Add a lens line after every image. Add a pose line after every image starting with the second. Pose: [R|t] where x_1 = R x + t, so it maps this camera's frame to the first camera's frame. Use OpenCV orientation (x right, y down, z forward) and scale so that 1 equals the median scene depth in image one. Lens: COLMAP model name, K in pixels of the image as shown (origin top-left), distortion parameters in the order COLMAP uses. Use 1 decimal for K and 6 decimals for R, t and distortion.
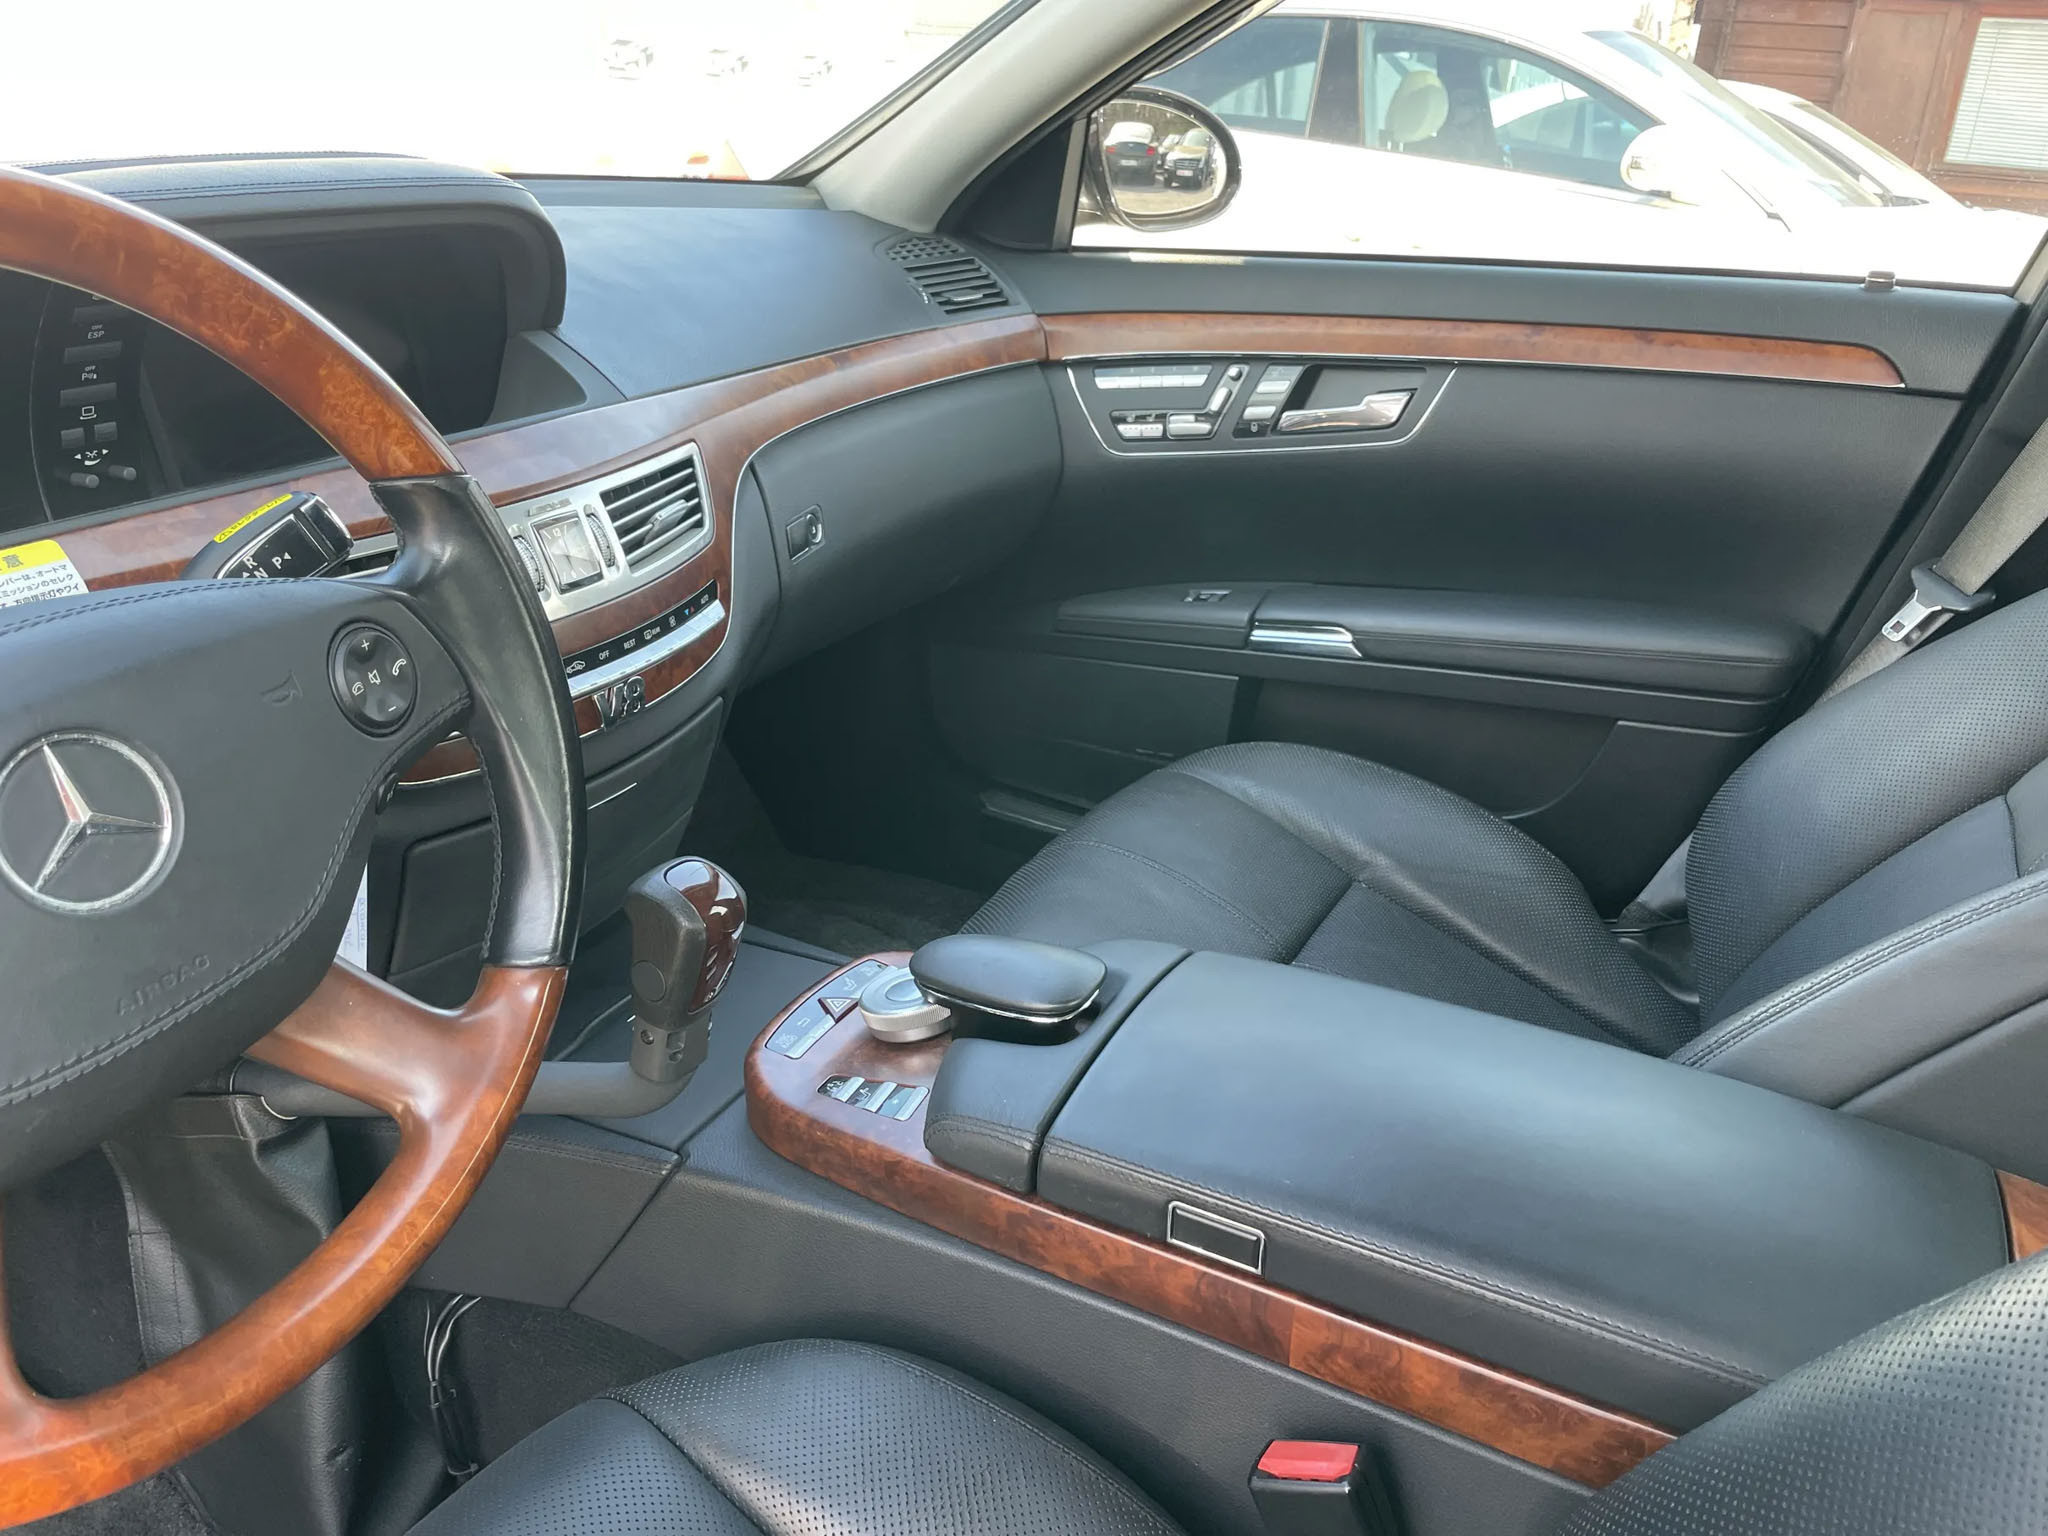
lens RADIAL K [[1591.6, 0, 1015.0], [0, 1591.6, 760.5], [0, 0, 1]] dist [0.096380, -0.138236]
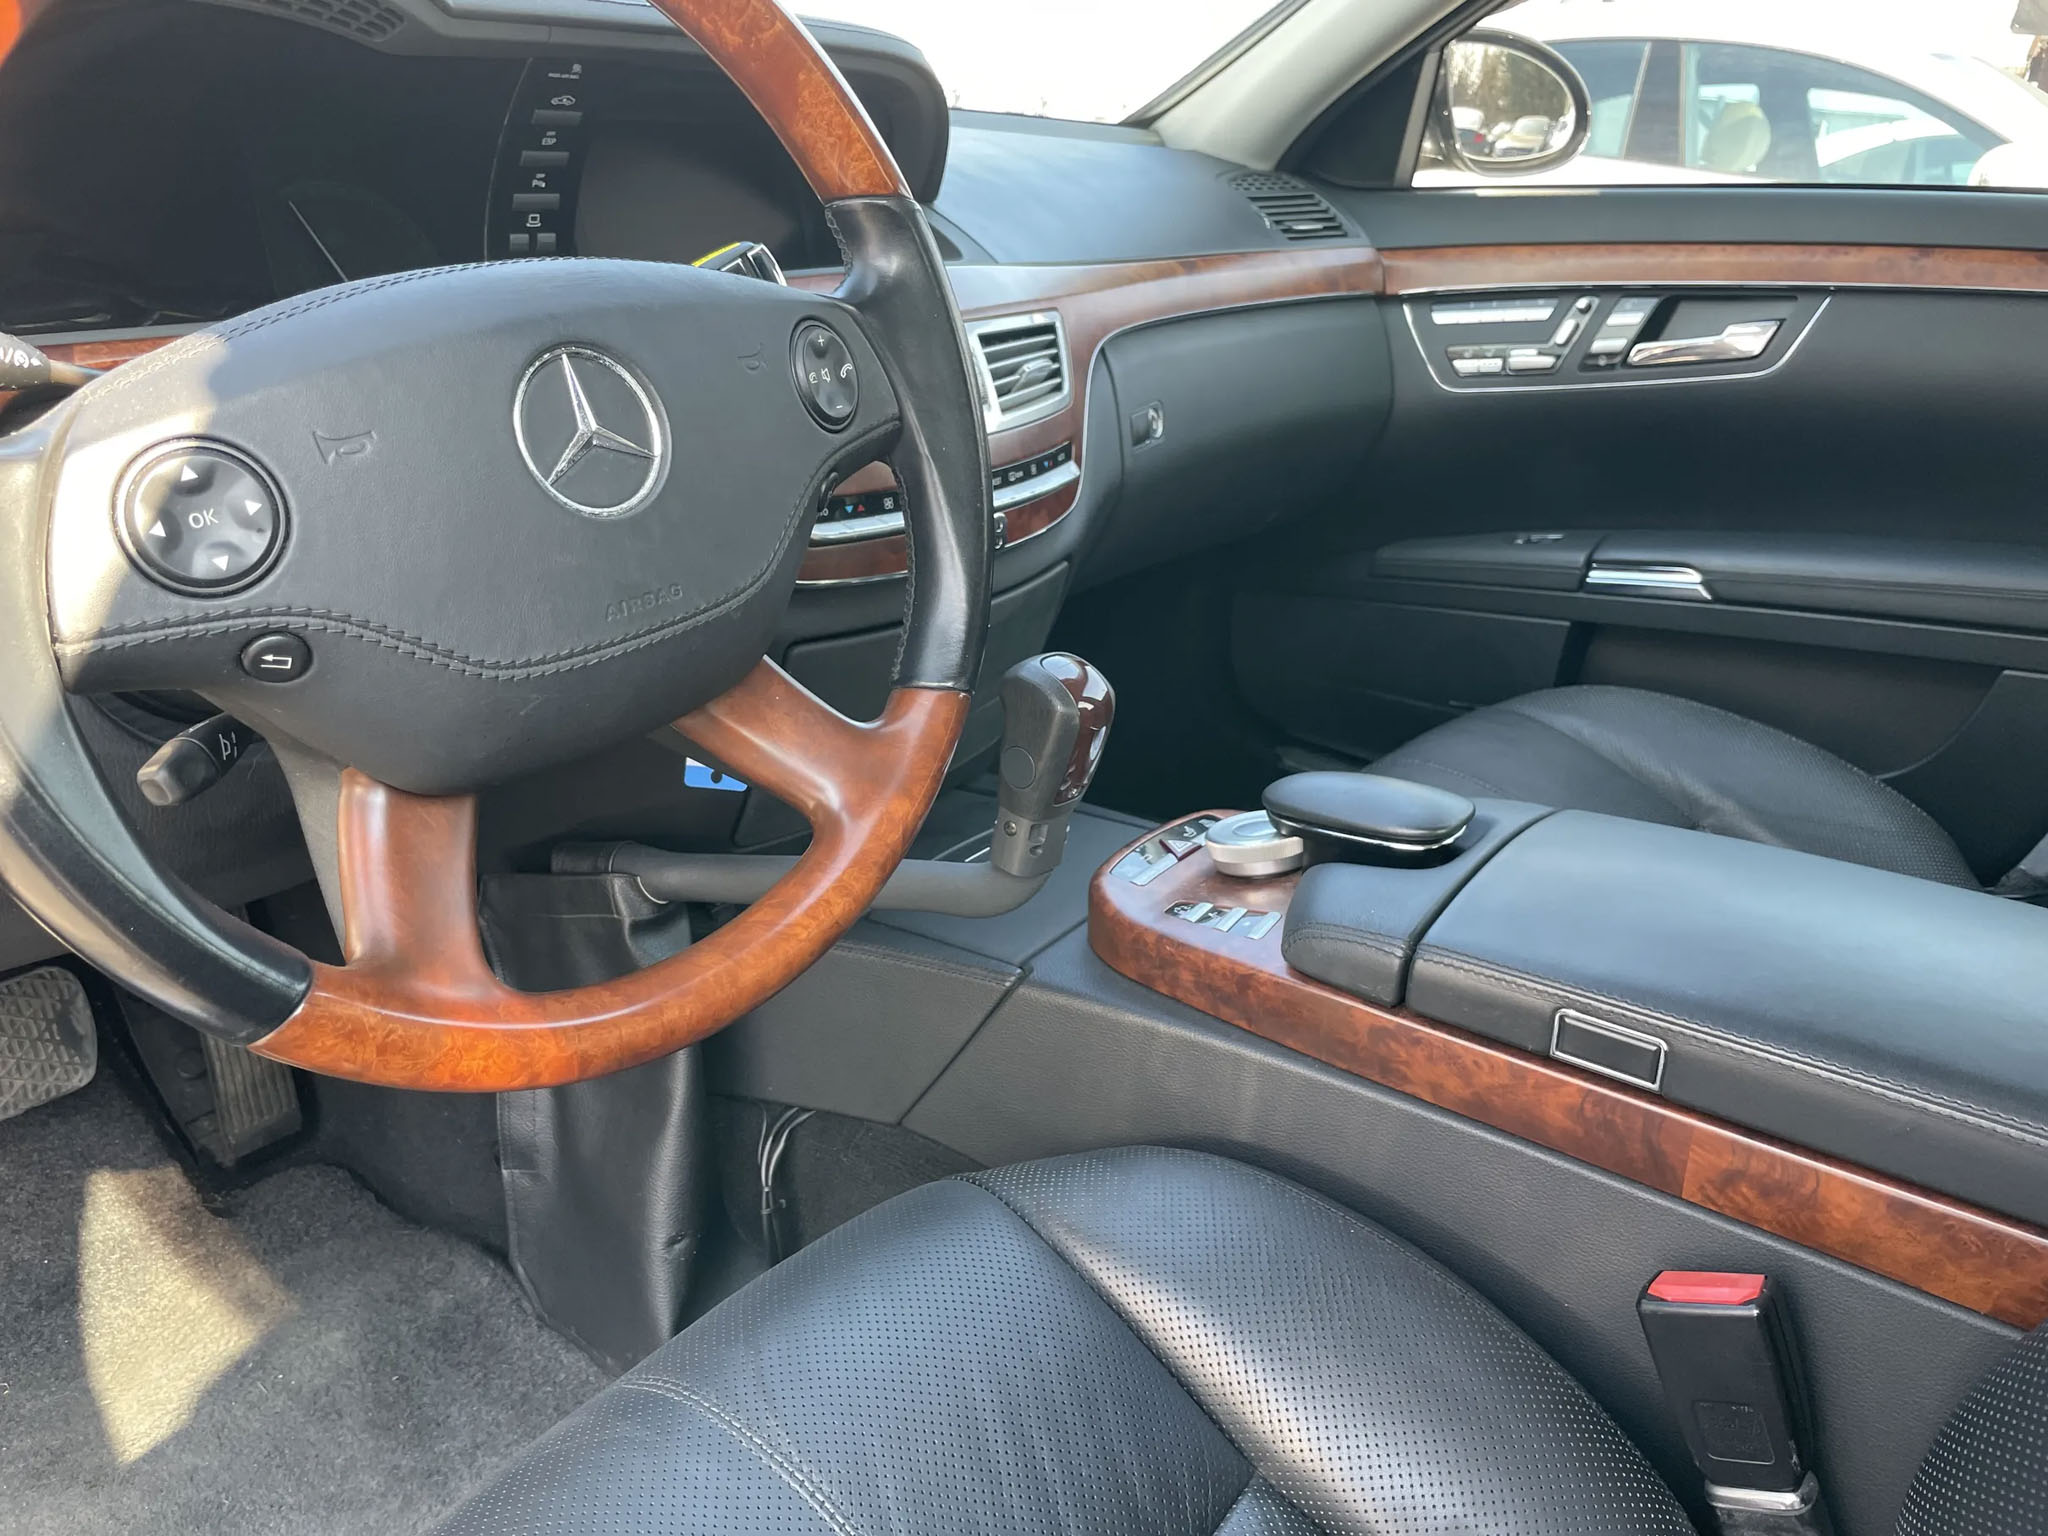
lens RADIAL K [[1591.6, 0, 1015.0], [0, 1591.6, 760.5], [0, 0, 1]] dist [0.096380, -0.138236]
pose [[0.988117, 0.054413, -0.143751, -0.081654], [-0.061633, 0.997026, -0.046256, 0.170422], [0.140807, 0.054566, 0.988532, 0.004301]]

---

• [About this task]: Print every line of the data above without any changes, and leave the pictures out.

• [Response]:
Add a lens line after every image. Add a pose line after every image starting with the second. Pose: [R|t] where x_1 = R x + t, so it maps this camera's frame to the first camera's frame. Use OpenCV orientation (x right, y down, z forward) and scale so that 1 equals the median scene depth in image one. Lens: COLMAP model name, K in pixels of the image as shown (origin top-left), distortion parameters in the order COLMAP uses. Use 1 decimal for K and 6 decimals for R, t and distortion.
lens RADIAL K [[1591.6, 0, 1015.0], [0, 1591.6, 760.5], [0, 0, 1]] dist [0.096380, -0.138236]
lens RADIAL K [[1591.6, 0, 1015.0], [0, 1591.6, 760.5], [0, 0, 1]] dist [0.096380, -0.138236]
pose [[0.988117, 0.054413, -0.143751, -0.081654], [-0.061633, 0.997026, -0.046256, 0.170422], [0.140807, 0.054566, 0.988532, 0.004301]]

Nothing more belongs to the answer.